- Data drawn from a collection:

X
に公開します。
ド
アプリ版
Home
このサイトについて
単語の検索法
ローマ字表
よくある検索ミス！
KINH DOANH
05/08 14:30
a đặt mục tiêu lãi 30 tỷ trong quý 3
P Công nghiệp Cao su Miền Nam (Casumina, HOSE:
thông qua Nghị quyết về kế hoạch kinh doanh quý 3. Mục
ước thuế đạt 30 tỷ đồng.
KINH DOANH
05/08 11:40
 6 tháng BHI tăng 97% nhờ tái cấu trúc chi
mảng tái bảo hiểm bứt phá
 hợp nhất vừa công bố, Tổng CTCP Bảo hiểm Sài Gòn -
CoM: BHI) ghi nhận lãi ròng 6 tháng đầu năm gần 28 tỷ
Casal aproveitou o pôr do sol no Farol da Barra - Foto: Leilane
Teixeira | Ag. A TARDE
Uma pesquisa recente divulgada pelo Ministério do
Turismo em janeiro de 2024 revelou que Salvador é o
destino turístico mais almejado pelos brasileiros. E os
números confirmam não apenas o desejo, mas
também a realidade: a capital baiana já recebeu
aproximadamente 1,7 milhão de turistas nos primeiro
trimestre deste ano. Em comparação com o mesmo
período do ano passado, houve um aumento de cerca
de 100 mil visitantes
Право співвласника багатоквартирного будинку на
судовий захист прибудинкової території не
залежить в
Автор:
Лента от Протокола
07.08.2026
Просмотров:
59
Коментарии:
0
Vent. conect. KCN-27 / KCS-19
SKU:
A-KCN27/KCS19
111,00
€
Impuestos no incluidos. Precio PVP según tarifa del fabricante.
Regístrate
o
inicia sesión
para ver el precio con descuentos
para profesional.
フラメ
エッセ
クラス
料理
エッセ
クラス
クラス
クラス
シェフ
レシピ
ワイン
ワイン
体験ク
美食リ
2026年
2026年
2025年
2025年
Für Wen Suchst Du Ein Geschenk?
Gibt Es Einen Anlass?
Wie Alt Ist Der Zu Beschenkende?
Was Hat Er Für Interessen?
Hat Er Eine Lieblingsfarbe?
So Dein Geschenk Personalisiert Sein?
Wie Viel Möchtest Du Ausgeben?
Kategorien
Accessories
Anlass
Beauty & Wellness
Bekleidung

- EXERCISE:
Could you lay out every line of all the items above as a JSON list of strings, with one string per line and blank lines left out?

- EXERCISE RESPONSE:
[
  "X",
  "に公開します。",
  "ド",
  "アプリ版",
  "Home",
  "このサイトについて",
  "単語の検索法",
  "ローマ字表",
  "よくある検索ミス！",
  "KINH DOANH",
  "05/08 14:30",
  "a đặt mục tiêu lãi 30 tỷ trong quý 3",
  "P Công nghiệp Cao su Miền Nam (Casumina, HOSE:",
  "thông qua Nghị quyết về kế hoạch kinh doanh quý 3. Mục",
  "ước thuế đạt 30 tỷ đồng.",
  "KINH DOANH",
  "05/08 11:40",
  " 6 tháng BHI tăng 97% nhờ tái cấu trúc chi",
  "mảng tái bảo hiểm bứt phá",
  " hợp nhất vừa công bố, Tổng CTCP Bảo hiểm Sài Gòn -",
  "CoM: BHI) ghi nhận lãi ròng 6 tháng đầu năm gần 28 tỷ",
  "Casal aproveitou o pôr do sol no Farol da Barra - Foto: Leilane",
  "Teixeira | Ag. A TARDE",
  "Uma pesquisa recente divulgada pelo Ministério do",
  "Turismo em janeiro de 2024 revelou que Salvador é o",
  "destino turístico mais almejado pelos brasileiros. E os",
  "números confirmam não apenas o desejo, mas",
  "também a realidade: a capital baiana já recebeu",
  "aproximadamente 1,7 milhão de turistas nos primeiro",
  "trimestre deste ano. Em comparação com o mesmo",
  "período do ano passado, houve um aumento de cerca",
  "de 100 mil visitantes",
  "Право співвласника багатоквартирного будинку на",
  "судовий захист прибудинкової території не",
  "залежить в",
  "Автор:",
  "Лента от Протокола",
  "07.08.2026",
  "Просмотров:",
  "59",
  "Коментарии:",
  "0",
  "Vent. conect. KCN-27 / KCS-19",
  "SKU:",
  "A-KCN27/KCS19",
  "111,00",
  "€",
  "Impuestos no incluidos. Precio PVP según tarifa del fabricante.",
  "Regístrate",
  "o",
  "inicia sesión",
  "para ver el precio con descuentos",
  "para profesional.",
  "フラメ",
  "エッセ",
  "クラス",
  "料理",
  "エッセ",
  "クラス",
  "クラス",
  "クラス",
  "シェフ",
  "レシピ",
  "ワイン",
  "ワイン",
  "体験ク",
  "美食リ",
  "2026年",
  "2026年",
  "2025年",
  "2025年",
  "Für Wen Suchst Du Ein Geschenk?",
  "Gibt Es Einen Anlass?",
  "Wie Alt Ist Der Zu Beschenkende?",
  "Was Hat Er Für Interessen?",
  "Hat Er Eine Lieblingsfarbe?",
  "So Dein Geschenk Personalisiert Sein?",
  "Wie Viel Möchtest Du Ausgeben?",
  "Kategorien",
  "Accessories",
  "Anlass",
  "Beauty & Wellness",
  "Bekleidung"
]